Python returning true when false when using greater than sign

Question

okay so I am trying to see if a number is greater than 1 less than 0 or equal to nothing then to exit. here is what I have so far.

def main():
    print("This program illustrates a chaotic function")
    x = raw_input("Enter a number between 0 and 1: ")
    if x == "" or x < 0 or x > 1:
        print("bad person")
        exit()
    else:
        x = eval(x)
        for i in range(10):
            x = 3.9 * x * (1-x)
            print(x)
main()
raw_input()

my code keeps printing bad person when I type in 0.5 even though that is greater that 0 and less than 1. I feel like this is some stupid error but i dont know. Any help would be great. Thanks

Answer 1

Probably the cause of the error is that you cannot compare strings (as returned by raw_input) with numbers in a meaningful way. So you should convert the input to a number - in this case you want a float:

x = float(raw_input("Enter a number between 0 and 1: "))

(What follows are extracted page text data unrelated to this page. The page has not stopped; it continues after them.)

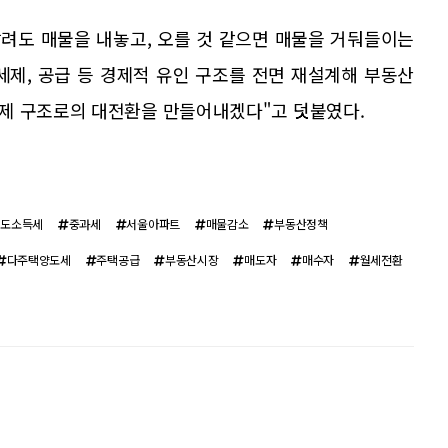
말려도 매물을 내놓고, 오를 것 같으면 매물을 거둬들이는
세제, 공급 등 경제적 유인 구조를 전면 재설계해 부동산
제 구조로의 대전환을 만들어내겠다"고 덧붙였다.
양도소득세
중과세
서울아파트
매물감소
부동산정책
다주택양도세
주택공급
부동산시장
매도자
매수자
월세전환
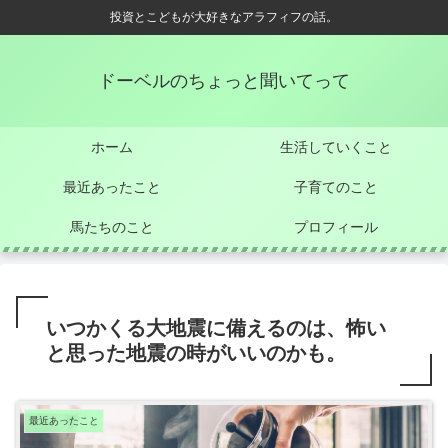
投資とこどもが大好きなアラフィフの話。
ドーベルのちょっと聞いてって
ホーム
生活していくこと
最近あったこと
子育てのこと
馬たちのこと
プロフィール
いつかくる大地震に備えるのは、怖い
と思った地震の時がいいのかも。
最近あったこと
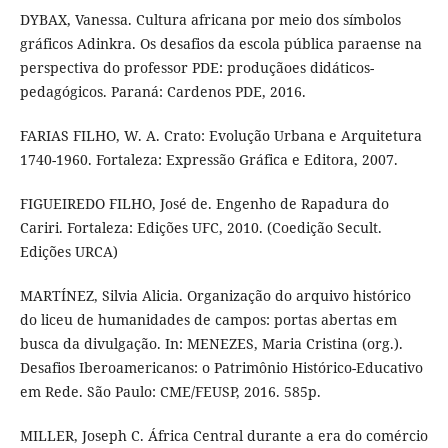
DYBAX, Vanessa. Cultura africana por meio dos símbolos
gráficos Adinkra. Os desafios da escola pública paraense na
perspectiva do professor PDE: produçãoes didáticos-
pedagógicos. Paraná: Cardenos PDE, 2016.
FARIAS FILHO, W. A. Crato: Evolução Urbana e Arquitetura
1740-1960. Fortaleza: Expressão Gráfica e Editora, 2007.
FIGUEIREDO FILHO, José de. Engenho de Rapadura do
Cariri. Fortaleza: Edições UFC, 2010. (Coedição Secult.
Edições URCA)
MARTÍNEZ, Silvia Alicia. Organização do arquivo histórico
do liceu de humanidades de campos: portas abertas em
busca da divulgação. In: MENEZES, Maria Cristina (org.).
Desafios Iberoamericanos: o Patrimônio Histórico-Educativo
em Rede. São Paulo: CME/FEUSP, 2016. 585p.
MILLER, Joseph C. África Central durante a era do comércio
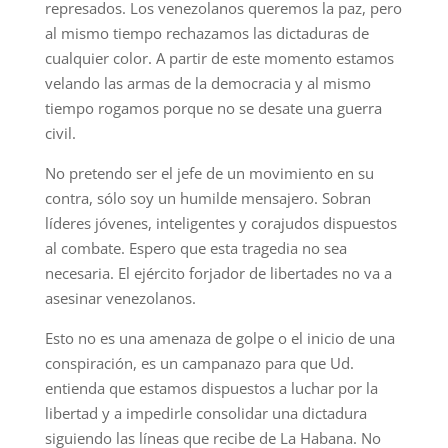
represados. Los venezolanos queremos la paz, pero
al mismo tiempo rechazamos las dictaduras de
cualquier color. A partir de este momento estamos
velando las armas de la democracia y al mismo
tiempo rogamos porque no se desate una guerra
civil.
No pretendo ser el jefe de un movimiento en su
contra, sólo soy un humilde mensajero. Sobran
líderes jóvenes, inteligentes y corajudos dispuestos
al combate. Espero que esta tragedia no sea
necesaria. El ejército forjador de libertades no va a
asesinar venezolanos.
Esto no es una amenaza de golpe o el inicio de una
conspiración, es un campanazo para que Ud.
entienda que estamos dispuestos a luchar por la
libertad y a impedirle consolidar una dictadura
siguiendo las líneas que recibe de La Habana. No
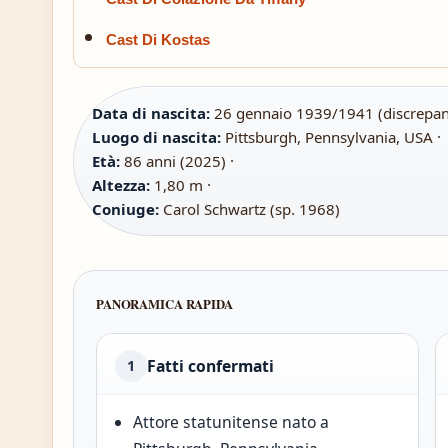
Cast Di Kostas
Data di nascita:
26 gennaio 1939/1941 (discrepanza
Luogo di nascita:
Pittsburgh, Pennsylvania, USA ·
Età:
86 anni (2025) ·
Altezza:
1,80 m ·
Coniuge:
Carol Schwartz (sp. 1968)
PANORAMICA RAPIDA
Fatti confermati
1
Attore statunitense nato a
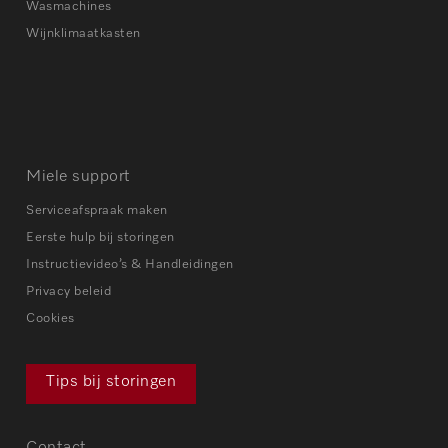
Wasmachines
Wijnklimaatkasten
Miele support
Serviceafspraak maken
Eerste hulp bij storingen
Instructievideo’s & Handleidingen
Privacy beleid
Cookies
Tips bij storingen
Contact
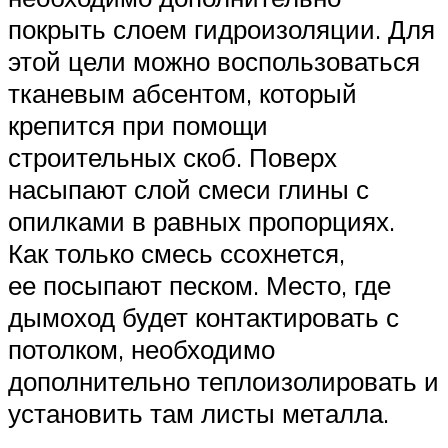
покрыть слоем гидроизоляции. Для
этой цели можно воспользоваться
тканевым абсентом, который
крепится при помощи
строительных скоб. Поверх
насыпают слой смеси глины с
опилками в равных пропорциях.
Как только смесь ссохнется,
ее посыпают песком. Место, где
дымоход будет контактировать с
потолком, необходимо
дополнительно теплоизолировать и
установить там листы металла.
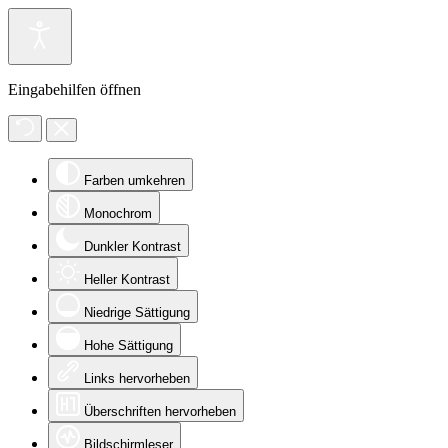
Eingabehilfen öffnen
Farben umkehren
Monochrom
Dunkler Kontrast
Heller Kontrast
Niedrige Sättigung
Hohe Sättigung
Links hervorheben
Überschriften hervorheben
Bildschirmleser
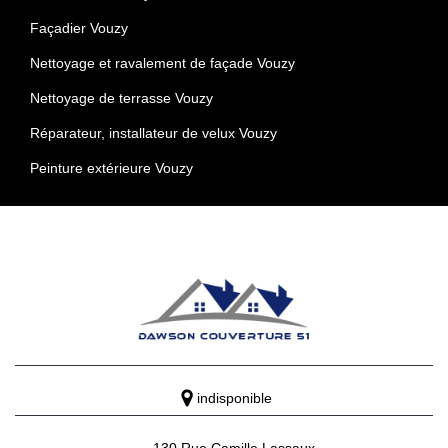
Façadier Vouzy
Nettoyage et ravalement de façade Vouzy
Nettoyage de terrasse Vouzy
Réparateur, installateur de velux Vouzy
Peinture extérieure Vouzy
indisponible
130 Rue Camille Lassaux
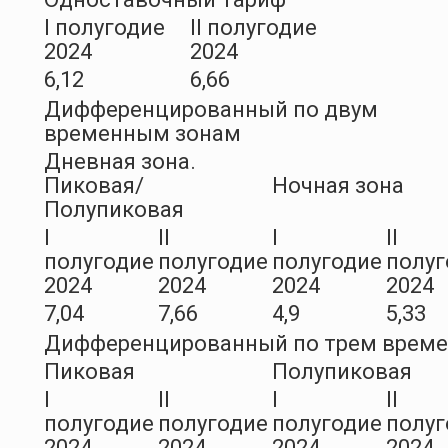
I полугодие
II полугодие
2024
2024
6,12
6,66
Дифференцированный по двум
временным зонам
Дневная зона.
Пиковая/
Ночная зона
Полупиковая
I
II
I
II
полугодие
полугодие
полугодие
полуг
2024
2024
2024
2024
7,04
7,66
4,9
5,33
Дифференцированный по трем врем
Пиковая
Полупиковая
I
II
I
II
полугодие
полугодие
полугодие
полуг
2024
2024
2024
2024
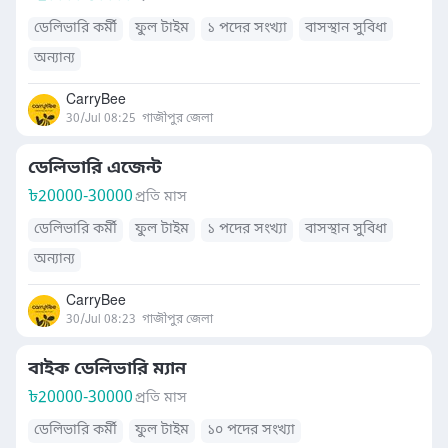
ডেলিভারি কর্মী
ফুল টাইম
১ পদের সংখ্যা
বাসস্থান সুবিধা
অন্যান্য
CarryBee
30/Jul 08:25
গাজীপুর জেলা
ডেলিভারি এজেন্ট
৳
20000-30000
প্রতি মাস
ডেলিভারি কর্মী
ফুল টাইম
১ পদের সংখ্যা
বাসস্থান সুবিধা
অন্যান্য
CarryBee
30/Jul 08:23
গাজীপুর জেলা
বাইক ডেলিভারি ম্যান
৳
20000-30000
প্রতি মাস
ডেলিভারি কর্মী
ফুল টাইম
১০ পদের সংখ্যা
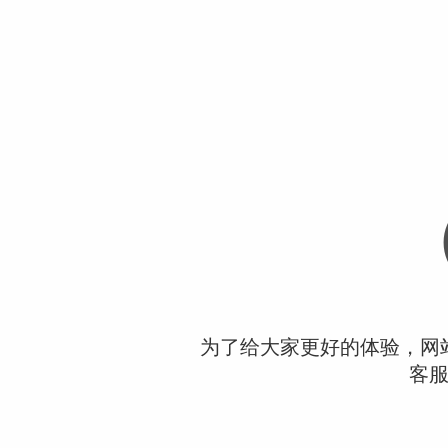
为了给大家更好的体验，网
客服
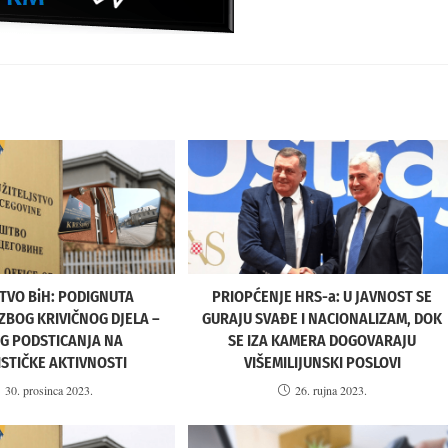
TVO BiH: PODIGNUTA
PRIOPĆENJE HRS-a: U JAVNOST SE
ZBOG KRIVIČNOG DJELA –
GURAJU SVAĐE I NACIONALIZAM, DOK
G PODSTICANJA NA
SE IZA KAMERA DOGOVARAJU
STIČKE AKTIVNOSTI
VIŠEMILIJUNSKI POSLOVI
30. prosinca 2023.
26. rujna 2023.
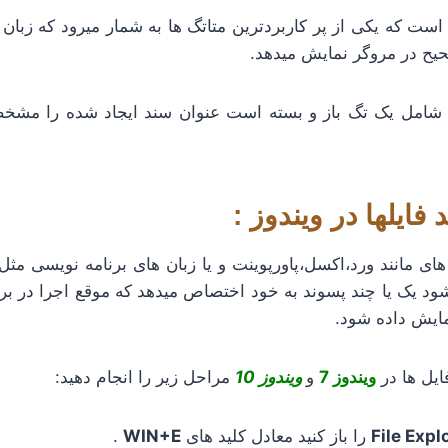
ست که یکی از پر کاربردترین متاتگ ها به شمار میرود که زبان
ح در مروگر نمایش میدهد.
شامل یک تگ باز و بسته است عنوان سند ایجاد شده را مشخ
فایلها در ویندوز :
های مانند ورد،اکسل،پاورپوینت و یا زبان های برنامه نویسی مثل پ
شود یک یا چند پسوند به خود اختصاص میدهد که موقع اجرا در بر
ایش داده شود.
ایل ها در
ویندوز 7
و
ویندوز 10
مراحل زیر را انجام دهید:
File Expl
را باز کنید معادل کلید های
WIN+E
.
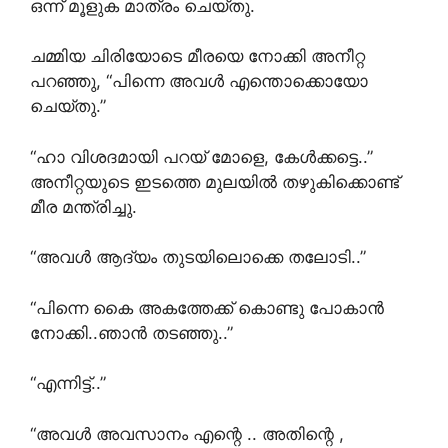
ഒന്ന് മൂളുക മാത്രം ചെയ്തു.
ചമ്മിയ ചിരിയോടെ മീരയെ നോക്കി അനീറ്റ
പറഞ്ഞു, “പിന്നെ അവൾ എന്തൊക്കൊയോ
ചെയ്തു.”
“ഹാ വിശദമായി പറയ് മോളെ, കേൾക്കട്ടെ..”
അനീറ്റയുടെ ഇടത്തെ മുലയിൽ തഴുകിക്കൊണ്ട്
മീര മന്ത്രിച്ചു.
“അവൾ ആദ്യം തുടയിലൊക്കെ തലോടി..”
“പിന്നെ കൈ അകത്തേക്ക് കൊണ്ടു പോകാൻ
നോക്കി..ഞാൻ തടഞ്ഞു..”
“എന്നിട്ട്..”
“അവൾ അവസാനം എന്റെ .. അതിന്റെ ,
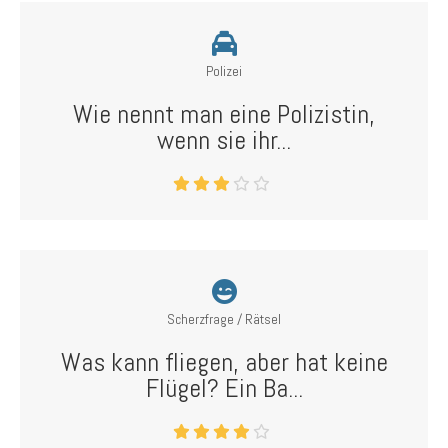
Polizei
Wie nennt man eine Polizistin,
wenn sie ihr...
Scherzfrage / Rätsel
Was kann fliegen, aber hat keine
Flügel? Ein Ba...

and then you don't need that line anymore:

x = eval(x)

Answer 2

val = None
while val is None or val < 0 or val > 1:
    try:
        val = float(raw_input("Enter a number between 0 and 1: \n"))
    except ValueError:
        print("You must enter a number between 0 and 1.")

for i in range(10):
    val = 3.9 * val * (1 - val)
    print(val)

This way you don't have to use exit(), it won't break the while loop until it gets a number between 0 and 1. It will also keep going incase the user enters a char or anything else.